24Und er setzte hinzu: Amen, das
sage ich euch: Kein Prophet wird in seiner Heimat anerkannt.
25Wahrhaftig, das sage ich euch: In
Israel gab es viele Witwen in den Tagen des Elija, als der Himmel für drei
Jahre und sechs Monate verschlossen war und eine große Hungersnot über das
ganze Land kam.
26Aber zu keiner von ihnen wurde
Elija gesandt, nur zu einer Witwe in Sarepta bei Sidon.
27Und viele Aussätzige gab es in
Israel zur Zeit des Propheten Elischa. Aber keiner von ihnen wurde geheilt, nur
der Syrer Naaman.
28Als die Leute in der Synagoge das
hörten, gerieten sie alle in Wut.
29Sie sprangen auf und trieben Jesus
zur Stadt hinaus; sie brachten ihn an den Abhang des Berges, auf dem ihre Stadt
erbaut war, und wollten ihn hinabstürzen.
30Er aber schritt mitten durch die
Menge hindurch und ging weg.
Gedanken zum Evangelium
Heute hören wir die Fortsetzung
des Evangeliums vom letzten Sonntag. Jesus liest aus der Bibelrolle und spricht
dazu. Dass ein Gast in der Synagoge beim Gottesdienst eingeladen wurde, Worte
aus der Heiligen Schrift zu lesen und dazu zu sprechen, war gängige Praxis.

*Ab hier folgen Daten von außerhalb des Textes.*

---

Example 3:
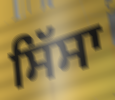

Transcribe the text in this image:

ਸਿੱਸਾ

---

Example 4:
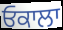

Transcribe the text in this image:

ਓਕਾਲਾ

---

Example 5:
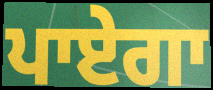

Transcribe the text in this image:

ਪਾਏਗਾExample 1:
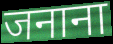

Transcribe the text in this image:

जनाना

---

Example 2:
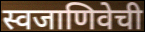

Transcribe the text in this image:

स्वजाणिवेची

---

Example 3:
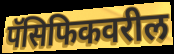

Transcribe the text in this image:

पॅसिफिकवरील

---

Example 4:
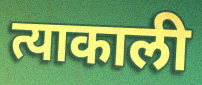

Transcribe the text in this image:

त्याकाली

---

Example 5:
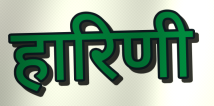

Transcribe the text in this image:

हारिणीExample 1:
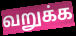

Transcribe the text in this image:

வறுக்க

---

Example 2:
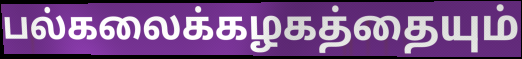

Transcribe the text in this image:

பல்கலைக்கழகத்தையும்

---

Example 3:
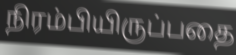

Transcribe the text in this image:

நிரம்பியிருப்பதை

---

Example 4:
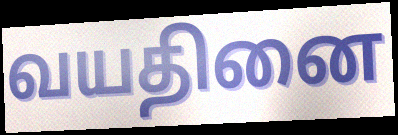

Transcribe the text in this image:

வயதினை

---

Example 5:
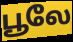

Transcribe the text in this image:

பூலேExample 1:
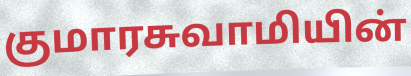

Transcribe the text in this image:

குமாரசுவாமியின்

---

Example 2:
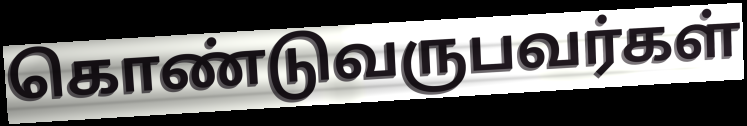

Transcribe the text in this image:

கொண்டுவருபவர்கள்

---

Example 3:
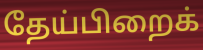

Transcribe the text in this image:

தேய்பிறைக்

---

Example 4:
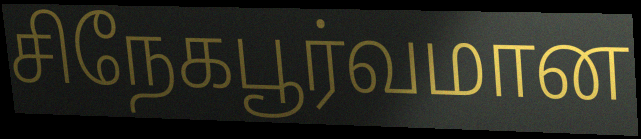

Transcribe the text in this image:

சிநேகபூர்வமான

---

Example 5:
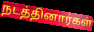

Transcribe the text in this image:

நடத்தினார்கள்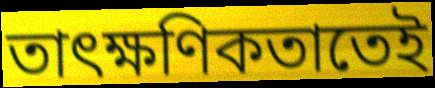
তাৎক্ষণিকতাতেই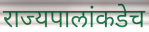
राज्यपालांकडेच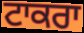
ਟਾਕਰਾ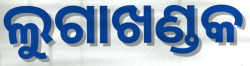
ଲୁଗାଖଣ୍ଡକ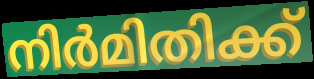
നിർമിതിക്ക്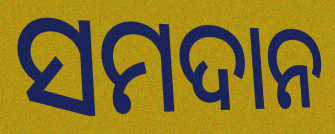
ସମଦାନ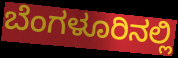
ಬೆಂಗಳೂರಿನಲ್ಲಿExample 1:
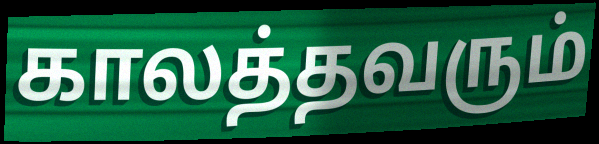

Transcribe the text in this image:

காலத்தவரும்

Es
wäre interessant, einfachen Gläubigen in unseren christlichen Gottesdiensten
diese Aufgabe zu übertragen.
Jesu Verkündigung stützt sich
auf das Wort Gottes in der Heiligen Schrift.
Jesus steht in der jüdischen
Tradition, wenn er das anbrechende Reich Gottes verkündet. Sein Auftrag und seine
Vollmacht sind durch das Wort Gottes legitimiert und stammen von Gott selbst.

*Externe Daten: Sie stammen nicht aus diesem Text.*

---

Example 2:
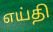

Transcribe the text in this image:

எய்தி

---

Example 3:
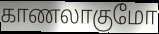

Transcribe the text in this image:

காணலாகுமோ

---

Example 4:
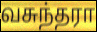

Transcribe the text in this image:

வசுந்தரா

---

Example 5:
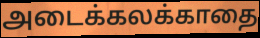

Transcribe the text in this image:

அடைக்கலக்காதை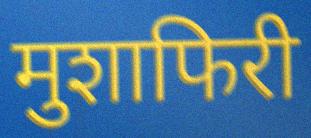
मुशाफिरी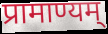
प्रामाण्यम्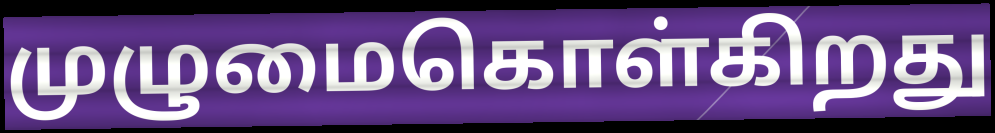
முழுமைகொள்கிறதுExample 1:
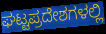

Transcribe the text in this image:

ಘಟ್ಟಪ್ರದೇಶಗಳಲ್ಲಿ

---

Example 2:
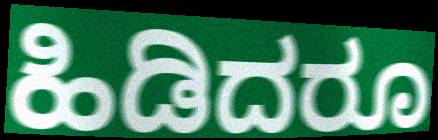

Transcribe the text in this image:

ಹಿಡಿದರೂ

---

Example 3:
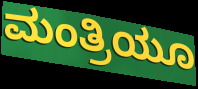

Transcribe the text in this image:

ಮಂತ್ರಿಯೂ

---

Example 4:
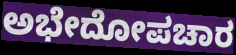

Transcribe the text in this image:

ಅಭೇದೋಪಚಾರ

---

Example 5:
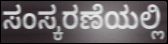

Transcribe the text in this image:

Auch unser Glaube nährt sich aus
der Bibel. Diese zu lesen, zu studieren und zur Lebensgrundlage zu machen, ist
nicht nur Aufgabe der Prediger, sondern aller Christen, die in der Nachfolge
Jesu stehen wollen. Das gemeinsame Lesen und Hinhören auf die Worte der
Heiligen Schrift festigen den eigenen Glauben und auch den der anderen. Nichts
führt die Menschen mehr zu Jesus und zueinander als die gemeinsame
Beschäftigung mit der Heiligen Schrift. Nicht wenige finden durch das tägliche
Lesen in der Bibel Wegweisung, Freude und Trost.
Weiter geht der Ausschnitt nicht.